Jetzt am späten Nachmittag sind es die ersten Momente, in denen ich heute alleine bin. Spannende, tiefe Gespräche über Wahrheit und den Sinn des Lebens wurden mir geschenkt. Es ist so überraschend, was die Begegnung mit und an einem abgelegenen Ort und das Vorhandensein von Zeit alles öffnen: Gedanken, Gefühle, Überzeugungen – Räume für Glauben.

Mich konfrontiert das Leben hier am Rütibach ganz stark mit dem Thema „Entschleunigung“. Gestern Morgen bin ich aufgewacht und war sofort ganz in den Überlegungen drin, was am alles zu tun sei. Eigentlich wie daheim?! Wie paradox! Das Waschen am eiskalten Brunnen hat mich dann aber sofort aus der Maschinerie des Tuns und Funktionierens herausgeholt in die Realität meines Seins hier im Wald gebracht. Heute ist es mir gelungen, den Tag anders zu beginnen. Das Leben hier im Wald macht mir vieles bewusst, was im Alltags-Setting überlagert wird von Pflichten, Aufgaben, Terminen etc. Das Leben hier im Wald zwingt mich dazu, mir Zeit zu nehmen:
– um meine Kaffeekanne mit Wasser zu füllen. Wie langsam das Wasser aus der Quelle am Waldplatz fliesst…
– oder um Feuer zu machen, wenn alles Holz völlig durchnässt ist. Benjamin, der gestern zum zMittag vorbeikam, musste recht lange warten, bis nur das Feuer, auf dem wir unsere Zuchetti und Zwiebeln gebraten haben, ordentlich gebrannt hat.

::::::

● **DEINE AUFGABEN**
1 – Benenne in den Einträgen, beginnend mit der Zeile, die „Source Extractor 2.28.2“ enthält, und endend mit der Zeile, die „Image 1102 x“ enthält, „catalogue“ in „catalog“ um. Gib nur diese Zeilen wieder und lass alles Übrige unverändert.
2 – Führe den Text über das Leben im Wald am Rütibach im Anschluss an seinen letzten Satz weiter.

● **VORLIEGENDE DATEN**

::::::

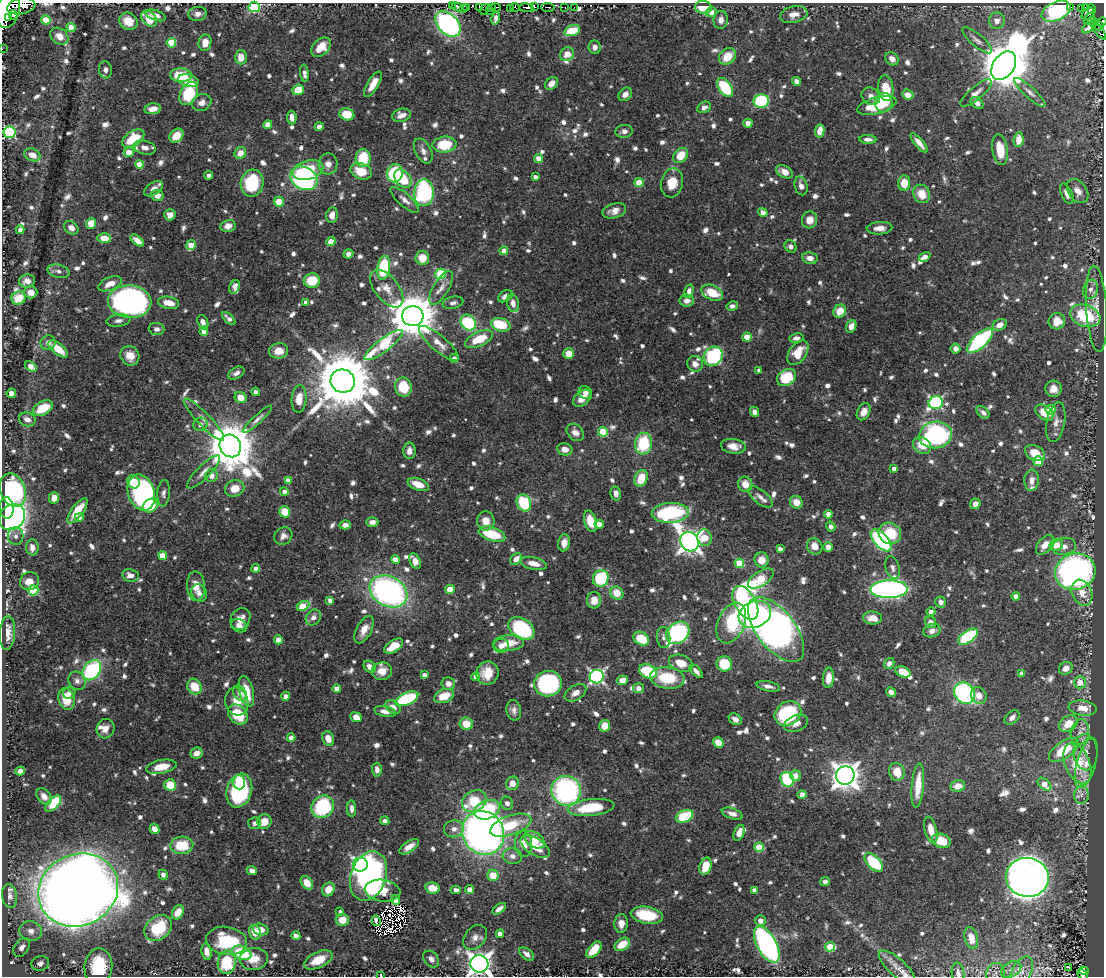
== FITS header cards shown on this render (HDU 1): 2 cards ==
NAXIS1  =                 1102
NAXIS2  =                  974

::::::

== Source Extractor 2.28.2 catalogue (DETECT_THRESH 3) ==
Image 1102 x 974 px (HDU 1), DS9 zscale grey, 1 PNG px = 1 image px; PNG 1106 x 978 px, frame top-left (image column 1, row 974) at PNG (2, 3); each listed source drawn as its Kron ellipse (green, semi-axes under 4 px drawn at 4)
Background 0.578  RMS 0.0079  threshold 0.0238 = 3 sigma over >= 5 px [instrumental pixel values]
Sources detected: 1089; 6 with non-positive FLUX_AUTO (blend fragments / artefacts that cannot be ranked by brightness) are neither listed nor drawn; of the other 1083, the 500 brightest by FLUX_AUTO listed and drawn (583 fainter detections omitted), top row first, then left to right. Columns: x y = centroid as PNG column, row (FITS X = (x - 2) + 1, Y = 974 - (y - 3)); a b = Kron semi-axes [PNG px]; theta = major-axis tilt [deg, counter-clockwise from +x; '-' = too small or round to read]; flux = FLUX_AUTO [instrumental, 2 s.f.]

::::::

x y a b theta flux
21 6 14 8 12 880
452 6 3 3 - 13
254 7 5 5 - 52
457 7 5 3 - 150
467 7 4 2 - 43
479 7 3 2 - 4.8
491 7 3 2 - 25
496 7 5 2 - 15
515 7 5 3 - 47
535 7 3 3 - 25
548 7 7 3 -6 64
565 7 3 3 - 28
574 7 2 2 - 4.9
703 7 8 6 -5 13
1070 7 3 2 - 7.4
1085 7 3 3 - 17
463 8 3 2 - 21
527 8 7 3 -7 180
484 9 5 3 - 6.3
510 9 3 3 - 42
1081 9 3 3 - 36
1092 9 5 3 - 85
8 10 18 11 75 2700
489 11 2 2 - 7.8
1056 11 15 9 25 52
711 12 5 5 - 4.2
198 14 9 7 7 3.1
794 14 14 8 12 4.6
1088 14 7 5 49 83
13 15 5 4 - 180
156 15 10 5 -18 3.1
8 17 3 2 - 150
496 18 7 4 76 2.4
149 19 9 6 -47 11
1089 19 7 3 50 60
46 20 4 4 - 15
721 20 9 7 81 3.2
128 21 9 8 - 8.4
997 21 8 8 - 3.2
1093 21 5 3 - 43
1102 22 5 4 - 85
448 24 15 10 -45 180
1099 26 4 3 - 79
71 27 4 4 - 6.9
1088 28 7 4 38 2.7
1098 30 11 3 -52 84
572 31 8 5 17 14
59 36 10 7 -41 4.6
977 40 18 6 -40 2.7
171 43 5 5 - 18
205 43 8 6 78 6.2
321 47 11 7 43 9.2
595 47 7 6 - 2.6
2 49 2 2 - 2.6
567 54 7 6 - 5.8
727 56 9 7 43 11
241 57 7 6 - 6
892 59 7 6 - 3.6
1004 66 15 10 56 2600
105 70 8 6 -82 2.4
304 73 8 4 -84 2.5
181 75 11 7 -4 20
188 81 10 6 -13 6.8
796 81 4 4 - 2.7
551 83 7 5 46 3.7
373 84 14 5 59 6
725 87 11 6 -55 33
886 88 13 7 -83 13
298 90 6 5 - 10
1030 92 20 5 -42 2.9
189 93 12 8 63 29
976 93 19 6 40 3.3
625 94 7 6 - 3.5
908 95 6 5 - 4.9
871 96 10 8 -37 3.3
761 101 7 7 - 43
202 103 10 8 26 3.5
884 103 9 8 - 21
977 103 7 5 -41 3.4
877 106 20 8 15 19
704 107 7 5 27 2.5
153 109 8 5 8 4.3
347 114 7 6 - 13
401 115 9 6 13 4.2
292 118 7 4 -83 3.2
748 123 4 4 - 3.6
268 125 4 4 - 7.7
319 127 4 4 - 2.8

::::::

● **LÖSUNGEN**
1 –
== Source Extractor 2.28.2 catalog (DETECT_THRESH 3) ==
Image 1102 x 974 px (HDU 1), DS9 zscale grey, 1 PNG px = 1 image px; PNG 1106 x 978 px, frame top-left (image column 1, row 974) at PNG (2, 3); each listed source drawn as its Kron ellipse (green, semi-axes under 4 px drawn at 4)

2 –
Ich glaube auch, dass die Einfachheit dieses Lebens entschleunigt. Einfachheit schenkt Zeit. Einfachheit erfordert Zeit. Vielleicht ist gerade auch deshalb der hl. Gallus in die Einfachheit des Waldes an der Steinach aufgebrochen, weil er dort die Möglichkeit zur Suche nach Gott erahnte? Vielleicht macht es einem die Einfachheit auch leichter, Göttliches zu entdecken?

Hier in der Natur lenkt mich wenig ab. Auch wenn ich mich immer wieder dabei ertappe, dass ich einfach nur schaue, nehme ich das nicht als Ablenkung wahr. Ich kann mich auf das konzentrieren, was jetzt ansteht. Beispielsweise muss ich baldmöglichst noch die Plache über der Tischgruppe verändern, damit diese beim nächsten Regenguss nicht mehr allzu nass wird. Auch die „Lage“ meiner Hängematte muss ich verändern, da gleich beim Ausstieg die Böschung in den Rütibach-Tobel beginnt. Und eine zweite Plache braucht es auch noch über der Hängematte – für den Fall der Fälle. Aber diese Aufgabe haben etwas mit meinem jetztigen Leben, mit mir zu tun. Sie machen aktuell Sinn.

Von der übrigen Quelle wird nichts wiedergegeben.